Fu allora che Hypnos comprese fino in fondo le parole dello scrittore: Napoli non aveva bisogno di essere abbellita dall’immaginazione, perché era essa stessa fantasia. Ogni vicolo custodiva un racconto, ogni palazzo una memoria, ogni volto un romanzo. La realtà possedeva già quella dimensione surreale che un pittore cerca faticosamente di evocare sulla tela.

In quegli anni, De Crescenzo univa la sua ironia partenopea alla capacità di rendere accessibile la grande filosofia antica, raccontando al pubblico con la consueta verve sia i dialoghi socratici che l’anima profonda della sua città.
Per Hypnos, la sintesi di questo percorso fu illuminante. La disciplina militare gli aveva insegnato l’osservazione; l’esperienza nei villaggi il contatto con la molteplicità umana; l’amicizia con il principe ad andare oltre le apparenze. Napoli fece il resto, insegnandogli che vedere non significa soltanto guardare, ma attraversare ciò che appare per scorgere ciò che si nasconde.
È la ragione per cui, a distanza di anni, il ricordo di quell’incontro a Pollina resta vivido. Non solo per il prestigio dei commensali, ma perché Luciano De Crescenzo gli aveva regalato uno dei più grandi insegnamenti per un creativo: non affannarsi a inventare, ma imparare a riconoscere la meraviglia quando la realtà la mette a nudo.

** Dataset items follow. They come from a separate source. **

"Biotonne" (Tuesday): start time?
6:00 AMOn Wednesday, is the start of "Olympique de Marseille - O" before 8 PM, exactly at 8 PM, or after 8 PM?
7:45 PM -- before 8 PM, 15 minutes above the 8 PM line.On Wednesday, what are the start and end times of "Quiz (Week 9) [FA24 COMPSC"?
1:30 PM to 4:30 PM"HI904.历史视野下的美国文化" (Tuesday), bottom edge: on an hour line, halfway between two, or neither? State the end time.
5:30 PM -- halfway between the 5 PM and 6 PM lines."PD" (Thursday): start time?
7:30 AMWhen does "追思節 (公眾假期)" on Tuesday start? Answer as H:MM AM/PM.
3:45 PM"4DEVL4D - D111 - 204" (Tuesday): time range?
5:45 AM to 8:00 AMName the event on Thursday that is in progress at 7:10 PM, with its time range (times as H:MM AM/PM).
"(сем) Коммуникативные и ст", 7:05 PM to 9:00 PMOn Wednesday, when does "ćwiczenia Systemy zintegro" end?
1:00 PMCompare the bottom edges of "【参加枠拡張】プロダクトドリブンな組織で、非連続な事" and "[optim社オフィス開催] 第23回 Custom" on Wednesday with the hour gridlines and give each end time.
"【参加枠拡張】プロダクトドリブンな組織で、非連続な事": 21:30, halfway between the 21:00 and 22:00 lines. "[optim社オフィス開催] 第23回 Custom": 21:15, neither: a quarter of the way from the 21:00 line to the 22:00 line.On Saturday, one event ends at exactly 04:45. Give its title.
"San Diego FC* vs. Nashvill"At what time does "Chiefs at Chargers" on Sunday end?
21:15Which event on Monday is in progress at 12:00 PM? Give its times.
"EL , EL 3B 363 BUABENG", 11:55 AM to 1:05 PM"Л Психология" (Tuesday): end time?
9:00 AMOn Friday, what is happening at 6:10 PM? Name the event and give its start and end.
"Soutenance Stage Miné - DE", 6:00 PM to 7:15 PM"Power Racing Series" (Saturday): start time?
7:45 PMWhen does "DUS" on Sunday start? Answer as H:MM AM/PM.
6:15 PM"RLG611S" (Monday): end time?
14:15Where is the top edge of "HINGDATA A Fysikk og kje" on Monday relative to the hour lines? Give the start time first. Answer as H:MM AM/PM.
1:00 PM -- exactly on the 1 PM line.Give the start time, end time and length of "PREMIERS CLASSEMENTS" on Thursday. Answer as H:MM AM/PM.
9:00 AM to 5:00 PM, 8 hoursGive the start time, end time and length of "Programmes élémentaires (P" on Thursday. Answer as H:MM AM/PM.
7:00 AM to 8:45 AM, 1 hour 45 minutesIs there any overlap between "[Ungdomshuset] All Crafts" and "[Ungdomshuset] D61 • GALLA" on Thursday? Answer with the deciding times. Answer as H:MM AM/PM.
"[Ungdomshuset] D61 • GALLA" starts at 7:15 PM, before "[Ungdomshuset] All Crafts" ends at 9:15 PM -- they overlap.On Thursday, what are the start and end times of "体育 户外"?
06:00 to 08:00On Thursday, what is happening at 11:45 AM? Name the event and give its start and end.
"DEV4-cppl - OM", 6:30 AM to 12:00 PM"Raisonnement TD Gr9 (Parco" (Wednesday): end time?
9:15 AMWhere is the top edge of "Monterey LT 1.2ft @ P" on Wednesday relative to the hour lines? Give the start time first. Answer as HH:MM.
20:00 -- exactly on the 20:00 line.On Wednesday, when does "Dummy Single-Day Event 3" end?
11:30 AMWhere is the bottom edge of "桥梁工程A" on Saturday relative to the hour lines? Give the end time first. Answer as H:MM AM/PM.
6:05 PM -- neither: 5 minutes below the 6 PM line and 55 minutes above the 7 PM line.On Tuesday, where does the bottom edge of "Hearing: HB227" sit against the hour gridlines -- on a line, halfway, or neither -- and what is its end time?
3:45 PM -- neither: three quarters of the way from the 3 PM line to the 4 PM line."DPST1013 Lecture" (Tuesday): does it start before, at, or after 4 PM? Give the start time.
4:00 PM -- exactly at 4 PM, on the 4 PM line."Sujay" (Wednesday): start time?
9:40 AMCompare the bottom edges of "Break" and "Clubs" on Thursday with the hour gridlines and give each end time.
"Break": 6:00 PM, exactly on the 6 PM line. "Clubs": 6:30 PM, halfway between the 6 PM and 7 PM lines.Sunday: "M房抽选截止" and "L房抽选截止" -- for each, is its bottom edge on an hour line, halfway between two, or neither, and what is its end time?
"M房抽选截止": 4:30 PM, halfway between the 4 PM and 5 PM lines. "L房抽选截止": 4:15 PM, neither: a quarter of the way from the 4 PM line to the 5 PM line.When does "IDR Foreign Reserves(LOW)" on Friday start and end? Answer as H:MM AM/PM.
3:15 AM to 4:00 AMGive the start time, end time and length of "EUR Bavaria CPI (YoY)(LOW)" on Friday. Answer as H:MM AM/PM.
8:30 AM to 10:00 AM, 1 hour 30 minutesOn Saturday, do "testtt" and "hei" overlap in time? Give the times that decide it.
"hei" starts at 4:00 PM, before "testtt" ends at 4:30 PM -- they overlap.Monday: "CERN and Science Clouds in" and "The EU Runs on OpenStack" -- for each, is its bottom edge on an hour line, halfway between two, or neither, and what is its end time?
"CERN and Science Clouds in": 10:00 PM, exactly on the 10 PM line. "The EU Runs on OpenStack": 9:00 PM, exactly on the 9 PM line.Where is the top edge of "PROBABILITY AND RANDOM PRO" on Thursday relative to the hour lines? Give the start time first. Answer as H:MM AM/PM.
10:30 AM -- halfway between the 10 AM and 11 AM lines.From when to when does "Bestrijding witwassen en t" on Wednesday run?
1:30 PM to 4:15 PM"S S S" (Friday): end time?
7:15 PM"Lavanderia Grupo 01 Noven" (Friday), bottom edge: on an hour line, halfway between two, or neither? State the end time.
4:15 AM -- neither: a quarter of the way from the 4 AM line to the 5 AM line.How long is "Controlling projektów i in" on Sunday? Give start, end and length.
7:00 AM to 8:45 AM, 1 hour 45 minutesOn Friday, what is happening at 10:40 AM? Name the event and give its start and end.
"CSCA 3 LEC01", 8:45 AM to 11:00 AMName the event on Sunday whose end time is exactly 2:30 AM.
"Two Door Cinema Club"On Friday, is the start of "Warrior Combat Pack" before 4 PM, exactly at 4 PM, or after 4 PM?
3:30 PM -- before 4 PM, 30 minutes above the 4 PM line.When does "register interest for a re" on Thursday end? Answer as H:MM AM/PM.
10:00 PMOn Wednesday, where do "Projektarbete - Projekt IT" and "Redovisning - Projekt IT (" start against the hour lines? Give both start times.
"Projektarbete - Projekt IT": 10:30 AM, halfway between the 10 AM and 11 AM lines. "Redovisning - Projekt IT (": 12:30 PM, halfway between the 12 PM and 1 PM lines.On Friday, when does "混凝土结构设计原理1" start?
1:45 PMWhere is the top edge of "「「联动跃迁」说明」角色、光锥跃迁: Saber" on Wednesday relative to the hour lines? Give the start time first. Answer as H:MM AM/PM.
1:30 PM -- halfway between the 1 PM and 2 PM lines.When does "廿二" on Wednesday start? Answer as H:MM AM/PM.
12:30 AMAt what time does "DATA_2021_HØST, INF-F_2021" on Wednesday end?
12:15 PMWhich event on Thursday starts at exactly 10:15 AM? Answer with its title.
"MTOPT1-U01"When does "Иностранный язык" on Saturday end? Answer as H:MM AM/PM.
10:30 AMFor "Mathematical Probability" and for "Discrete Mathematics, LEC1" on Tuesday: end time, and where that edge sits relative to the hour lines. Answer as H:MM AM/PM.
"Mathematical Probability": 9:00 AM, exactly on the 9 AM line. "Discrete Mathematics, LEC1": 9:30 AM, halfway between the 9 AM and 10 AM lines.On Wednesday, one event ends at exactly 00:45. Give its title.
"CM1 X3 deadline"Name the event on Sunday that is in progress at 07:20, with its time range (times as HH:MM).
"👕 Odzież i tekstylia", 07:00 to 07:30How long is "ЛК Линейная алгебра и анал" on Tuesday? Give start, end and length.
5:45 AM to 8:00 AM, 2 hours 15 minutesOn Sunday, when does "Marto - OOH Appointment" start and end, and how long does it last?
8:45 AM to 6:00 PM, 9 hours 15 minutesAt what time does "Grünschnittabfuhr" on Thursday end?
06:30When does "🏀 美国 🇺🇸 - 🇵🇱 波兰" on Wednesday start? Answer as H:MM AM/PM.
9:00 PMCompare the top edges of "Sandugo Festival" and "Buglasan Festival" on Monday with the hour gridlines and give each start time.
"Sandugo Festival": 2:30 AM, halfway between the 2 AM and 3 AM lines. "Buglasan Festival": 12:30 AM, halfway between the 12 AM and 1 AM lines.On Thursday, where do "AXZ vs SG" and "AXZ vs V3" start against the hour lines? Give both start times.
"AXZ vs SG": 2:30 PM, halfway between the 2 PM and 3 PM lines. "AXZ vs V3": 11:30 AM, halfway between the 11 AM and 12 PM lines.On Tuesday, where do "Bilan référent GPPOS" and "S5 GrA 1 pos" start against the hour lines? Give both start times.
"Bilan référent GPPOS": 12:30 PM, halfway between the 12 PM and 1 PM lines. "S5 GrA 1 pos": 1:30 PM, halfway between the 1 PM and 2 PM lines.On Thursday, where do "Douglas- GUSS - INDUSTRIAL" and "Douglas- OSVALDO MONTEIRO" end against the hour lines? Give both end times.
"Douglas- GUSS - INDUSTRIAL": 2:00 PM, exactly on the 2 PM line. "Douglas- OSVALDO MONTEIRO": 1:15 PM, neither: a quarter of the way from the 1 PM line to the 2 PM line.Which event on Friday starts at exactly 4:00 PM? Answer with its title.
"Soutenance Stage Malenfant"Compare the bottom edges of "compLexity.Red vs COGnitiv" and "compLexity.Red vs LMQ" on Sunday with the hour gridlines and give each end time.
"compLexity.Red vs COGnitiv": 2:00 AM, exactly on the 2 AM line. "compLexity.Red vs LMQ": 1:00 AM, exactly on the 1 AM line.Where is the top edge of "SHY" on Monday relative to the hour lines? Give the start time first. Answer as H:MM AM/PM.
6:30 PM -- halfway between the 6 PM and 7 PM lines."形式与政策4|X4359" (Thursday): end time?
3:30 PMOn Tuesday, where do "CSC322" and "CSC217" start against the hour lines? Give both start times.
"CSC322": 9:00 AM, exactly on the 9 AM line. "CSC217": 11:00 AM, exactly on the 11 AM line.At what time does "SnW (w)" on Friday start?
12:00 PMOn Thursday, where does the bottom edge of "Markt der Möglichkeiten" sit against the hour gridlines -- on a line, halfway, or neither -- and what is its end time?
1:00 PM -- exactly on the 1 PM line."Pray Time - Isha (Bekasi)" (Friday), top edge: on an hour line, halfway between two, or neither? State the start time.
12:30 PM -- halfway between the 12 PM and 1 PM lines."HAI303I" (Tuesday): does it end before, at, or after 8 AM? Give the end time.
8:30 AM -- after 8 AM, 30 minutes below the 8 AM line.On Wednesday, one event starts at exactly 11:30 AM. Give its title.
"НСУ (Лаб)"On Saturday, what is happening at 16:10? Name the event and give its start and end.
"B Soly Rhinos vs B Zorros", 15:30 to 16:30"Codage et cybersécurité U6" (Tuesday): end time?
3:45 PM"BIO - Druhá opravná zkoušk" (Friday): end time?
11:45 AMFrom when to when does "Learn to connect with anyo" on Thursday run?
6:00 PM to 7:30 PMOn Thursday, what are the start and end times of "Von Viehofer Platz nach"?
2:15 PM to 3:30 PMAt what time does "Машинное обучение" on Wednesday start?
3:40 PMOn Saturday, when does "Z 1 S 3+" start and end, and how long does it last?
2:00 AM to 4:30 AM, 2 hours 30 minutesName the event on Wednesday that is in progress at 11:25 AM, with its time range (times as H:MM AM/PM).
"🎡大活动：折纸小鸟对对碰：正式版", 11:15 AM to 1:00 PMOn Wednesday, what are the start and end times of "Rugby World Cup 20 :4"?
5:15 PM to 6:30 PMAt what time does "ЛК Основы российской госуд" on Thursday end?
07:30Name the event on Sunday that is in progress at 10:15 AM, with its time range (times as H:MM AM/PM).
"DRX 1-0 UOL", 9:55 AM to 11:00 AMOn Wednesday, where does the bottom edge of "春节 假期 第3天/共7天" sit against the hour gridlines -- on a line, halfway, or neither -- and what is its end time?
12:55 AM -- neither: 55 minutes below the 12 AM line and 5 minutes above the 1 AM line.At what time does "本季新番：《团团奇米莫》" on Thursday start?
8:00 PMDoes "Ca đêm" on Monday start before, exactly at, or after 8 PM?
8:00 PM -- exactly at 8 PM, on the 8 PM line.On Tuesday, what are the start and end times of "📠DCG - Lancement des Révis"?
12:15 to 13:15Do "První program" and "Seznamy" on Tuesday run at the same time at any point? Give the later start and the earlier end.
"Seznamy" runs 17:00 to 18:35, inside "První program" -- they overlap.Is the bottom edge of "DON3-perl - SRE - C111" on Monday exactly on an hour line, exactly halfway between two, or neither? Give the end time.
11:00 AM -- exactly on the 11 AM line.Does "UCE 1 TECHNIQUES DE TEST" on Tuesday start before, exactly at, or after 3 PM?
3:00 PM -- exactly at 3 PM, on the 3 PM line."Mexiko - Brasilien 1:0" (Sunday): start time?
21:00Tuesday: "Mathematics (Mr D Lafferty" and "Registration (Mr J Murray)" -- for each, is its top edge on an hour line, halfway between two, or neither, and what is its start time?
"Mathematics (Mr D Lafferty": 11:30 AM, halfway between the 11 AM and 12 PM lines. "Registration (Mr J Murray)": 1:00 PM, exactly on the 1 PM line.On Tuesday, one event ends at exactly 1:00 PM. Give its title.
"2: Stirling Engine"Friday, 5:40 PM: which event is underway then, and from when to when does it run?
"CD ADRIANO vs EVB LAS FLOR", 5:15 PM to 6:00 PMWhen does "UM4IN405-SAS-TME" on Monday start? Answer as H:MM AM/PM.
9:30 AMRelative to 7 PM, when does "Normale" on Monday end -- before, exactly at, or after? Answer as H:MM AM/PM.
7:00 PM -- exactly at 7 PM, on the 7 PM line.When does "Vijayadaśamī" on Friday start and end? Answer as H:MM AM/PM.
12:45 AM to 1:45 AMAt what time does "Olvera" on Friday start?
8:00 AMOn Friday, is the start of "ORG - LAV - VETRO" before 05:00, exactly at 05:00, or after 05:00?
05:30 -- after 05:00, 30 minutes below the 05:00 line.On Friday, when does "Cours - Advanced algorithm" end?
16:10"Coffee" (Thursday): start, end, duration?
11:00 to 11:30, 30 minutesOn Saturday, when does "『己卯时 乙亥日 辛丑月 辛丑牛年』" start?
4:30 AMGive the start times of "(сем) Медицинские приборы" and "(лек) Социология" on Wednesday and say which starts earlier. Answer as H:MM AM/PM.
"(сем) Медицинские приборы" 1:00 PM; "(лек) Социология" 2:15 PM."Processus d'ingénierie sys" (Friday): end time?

Il principe Vittorio Adelfi gli aveva mostrato quella meraviglia nei segreti della città; De Crescenzo l’aveva tradotta in parola; Piero Angela rappresentava il rigore della curiosità che interroga il mondo. Hypnos avrebbe scelto di trasformare quelle visioni in immagini. Tre modi differenti di accostarsi alla realtà: raccontarla, comprenderla, dipingerla.
Sullo sfondo restava Napoli, inesauribile opera d’arte senza autore, capace di generare storie all’infinito. Per questo, ripensando a quelle stagioni, la frase di De Crescenzo risuona per Hypnos con la forza di una profezia:
«Napoli è una cartolina che si racconta da sola».
Una cartolina che non è mai rimasta ferma, ma continua — giorno dopo giorno — a raccontarsi a chi possiede la sensibilità di fermarsi ad ascoltarla.